• **Exercise directions**: After locating the line with "informations." below, output it and each following line exactly, stopping after the line with "性，提高粘结质量，降低空鼓率。". No pictures.

Transcribed page contents:
◇ ◇ ◇ ◇ ◇ ◇ ◇
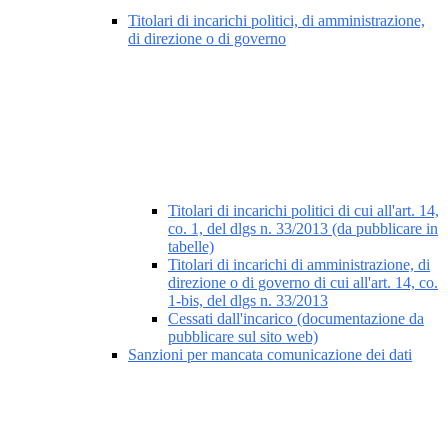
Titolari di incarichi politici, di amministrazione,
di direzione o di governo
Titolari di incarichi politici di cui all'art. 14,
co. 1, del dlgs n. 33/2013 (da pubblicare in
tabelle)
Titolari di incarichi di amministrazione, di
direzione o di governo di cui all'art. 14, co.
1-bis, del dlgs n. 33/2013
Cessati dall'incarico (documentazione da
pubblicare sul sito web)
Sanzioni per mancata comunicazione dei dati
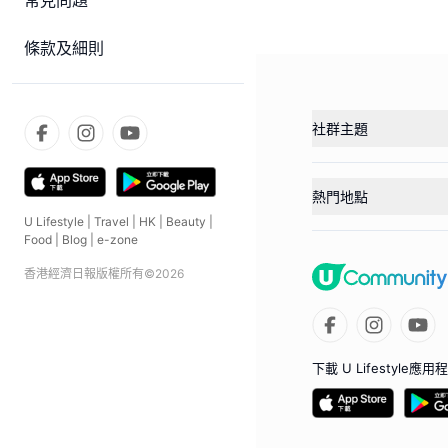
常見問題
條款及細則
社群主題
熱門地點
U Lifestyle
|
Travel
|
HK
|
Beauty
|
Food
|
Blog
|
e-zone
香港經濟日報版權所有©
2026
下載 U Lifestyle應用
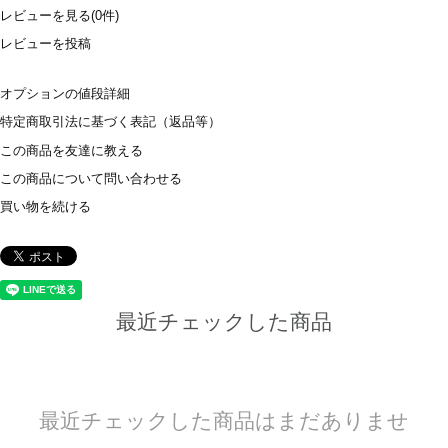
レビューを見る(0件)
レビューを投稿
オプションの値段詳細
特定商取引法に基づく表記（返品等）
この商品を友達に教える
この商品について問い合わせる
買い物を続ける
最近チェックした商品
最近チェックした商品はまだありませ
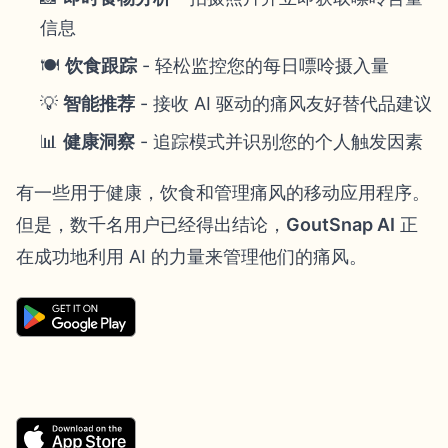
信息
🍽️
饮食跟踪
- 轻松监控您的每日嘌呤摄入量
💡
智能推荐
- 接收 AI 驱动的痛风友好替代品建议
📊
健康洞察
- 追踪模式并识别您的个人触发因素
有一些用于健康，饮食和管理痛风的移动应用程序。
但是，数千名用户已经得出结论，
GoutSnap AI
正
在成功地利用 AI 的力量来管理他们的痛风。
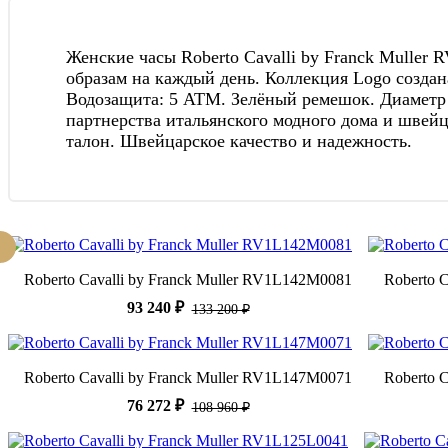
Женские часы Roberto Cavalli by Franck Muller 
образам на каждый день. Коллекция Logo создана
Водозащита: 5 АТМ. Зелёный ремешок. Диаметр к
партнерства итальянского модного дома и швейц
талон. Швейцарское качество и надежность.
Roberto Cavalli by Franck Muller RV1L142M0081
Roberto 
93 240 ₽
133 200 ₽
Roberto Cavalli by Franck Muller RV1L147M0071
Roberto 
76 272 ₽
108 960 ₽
◇ ◇ ◇ ◇ ◇ ◇ ◇
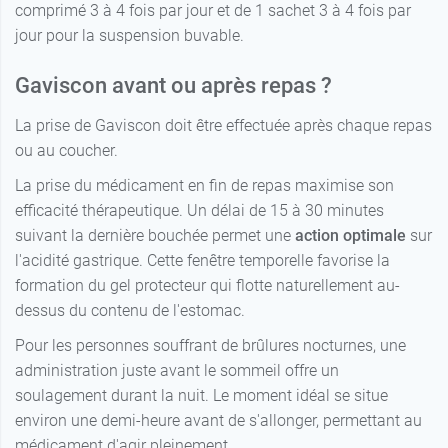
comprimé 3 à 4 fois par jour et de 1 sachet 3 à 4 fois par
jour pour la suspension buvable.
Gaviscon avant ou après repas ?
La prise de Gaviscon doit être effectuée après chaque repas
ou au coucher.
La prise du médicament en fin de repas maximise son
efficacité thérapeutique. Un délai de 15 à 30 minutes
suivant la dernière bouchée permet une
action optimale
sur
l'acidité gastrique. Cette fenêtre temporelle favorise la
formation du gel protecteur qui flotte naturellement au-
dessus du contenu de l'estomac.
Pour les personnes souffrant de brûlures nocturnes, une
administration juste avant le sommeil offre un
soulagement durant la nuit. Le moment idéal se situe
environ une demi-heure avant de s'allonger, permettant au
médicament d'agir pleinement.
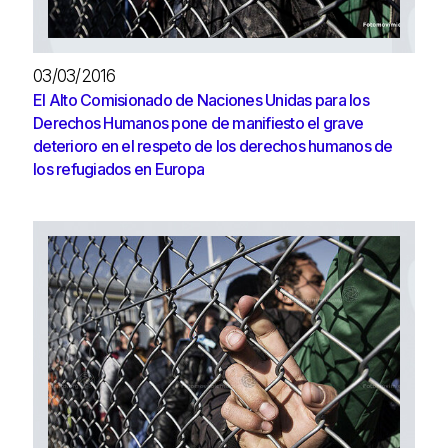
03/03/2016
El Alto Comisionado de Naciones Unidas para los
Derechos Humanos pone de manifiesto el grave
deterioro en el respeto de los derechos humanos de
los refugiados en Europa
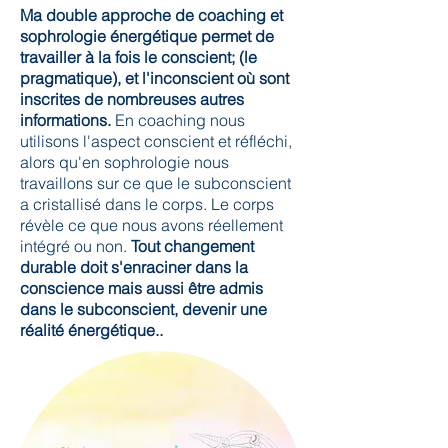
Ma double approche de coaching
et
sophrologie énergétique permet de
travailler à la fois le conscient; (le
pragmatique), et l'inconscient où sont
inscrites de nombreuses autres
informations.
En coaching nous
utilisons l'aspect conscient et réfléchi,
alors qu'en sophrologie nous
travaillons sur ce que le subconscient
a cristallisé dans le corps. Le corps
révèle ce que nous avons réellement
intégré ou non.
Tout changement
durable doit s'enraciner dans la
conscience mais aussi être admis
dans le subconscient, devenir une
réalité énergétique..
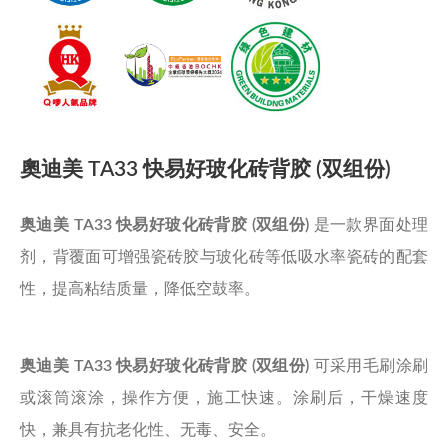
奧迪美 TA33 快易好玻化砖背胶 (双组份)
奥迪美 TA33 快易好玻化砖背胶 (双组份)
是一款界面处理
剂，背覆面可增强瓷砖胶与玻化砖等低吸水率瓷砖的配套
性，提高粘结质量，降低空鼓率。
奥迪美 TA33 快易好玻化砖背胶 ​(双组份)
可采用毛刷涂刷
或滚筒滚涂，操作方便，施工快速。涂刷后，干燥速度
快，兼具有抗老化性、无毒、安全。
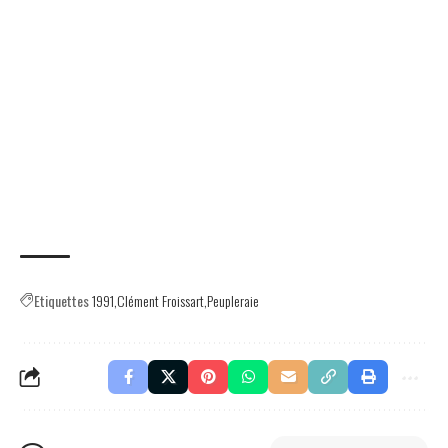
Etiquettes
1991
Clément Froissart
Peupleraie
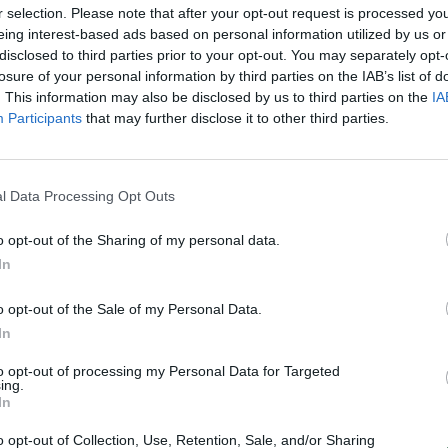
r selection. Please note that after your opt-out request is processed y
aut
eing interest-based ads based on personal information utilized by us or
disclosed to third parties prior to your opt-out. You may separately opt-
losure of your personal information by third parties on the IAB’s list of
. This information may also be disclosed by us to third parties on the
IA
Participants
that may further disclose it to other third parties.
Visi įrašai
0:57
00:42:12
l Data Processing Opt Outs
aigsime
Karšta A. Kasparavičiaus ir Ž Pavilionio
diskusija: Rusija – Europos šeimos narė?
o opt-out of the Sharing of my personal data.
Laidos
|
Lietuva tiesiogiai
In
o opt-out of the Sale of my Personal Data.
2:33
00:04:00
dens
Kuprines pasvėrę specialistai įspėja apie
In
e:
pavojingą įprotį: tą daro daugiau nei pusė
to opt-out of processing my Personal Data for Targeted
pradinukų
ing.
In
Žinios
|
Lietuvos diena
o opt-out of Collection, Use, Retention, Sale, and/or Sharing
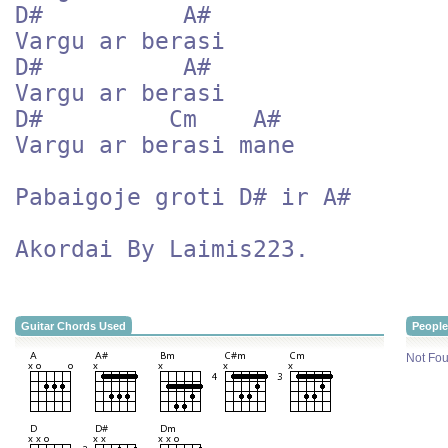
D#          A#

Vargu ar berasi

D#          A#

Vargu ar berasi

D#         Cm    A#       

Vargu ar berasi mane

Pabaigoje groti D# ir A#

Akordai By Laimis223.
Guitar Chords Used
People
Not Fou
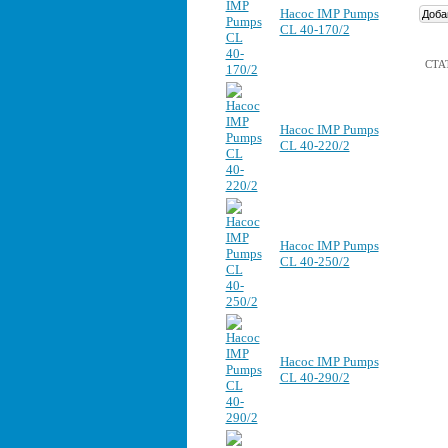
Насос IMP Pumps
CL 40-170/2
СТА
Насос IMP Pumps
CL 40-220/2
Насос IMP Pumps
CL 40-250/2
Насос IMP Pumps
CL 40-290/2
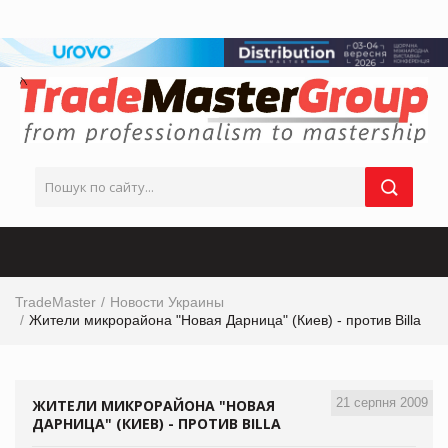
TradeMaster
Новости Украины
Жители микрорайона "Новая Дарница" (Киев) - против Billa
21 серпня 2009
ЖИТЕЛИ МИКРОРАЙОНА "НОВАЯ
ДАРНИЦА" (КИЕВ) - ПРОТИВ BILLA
◇ ◇ ◇ ◇ ◇ ◇ ◇
• **Exercise output**:
informations.
En coaching nous
utilisons l'aspect conscient et réfléchi,
alors qu'en sophrologie nous
travaillons sur ce que le subconscient
a cristallisé dans le corps. Le corps
révèle ce que nous avons réellement
intégré ou non.
Tout changement
durable doit s'enraciner dans la
conscience mais aussi être admis
dans le subconscient, devenir une
réalité énergétique..
奧迪美 TA33 快易好玻化砖背胶 (双组份)
奥迪美 TA33 快易好玻化砖背胶 (双组份)
是一款界面处理
剂，背覆面可增强瓷砖胶与玻化砖等低吸水率瓷砖的配套
性，提高粘结质量，降低空鼓率。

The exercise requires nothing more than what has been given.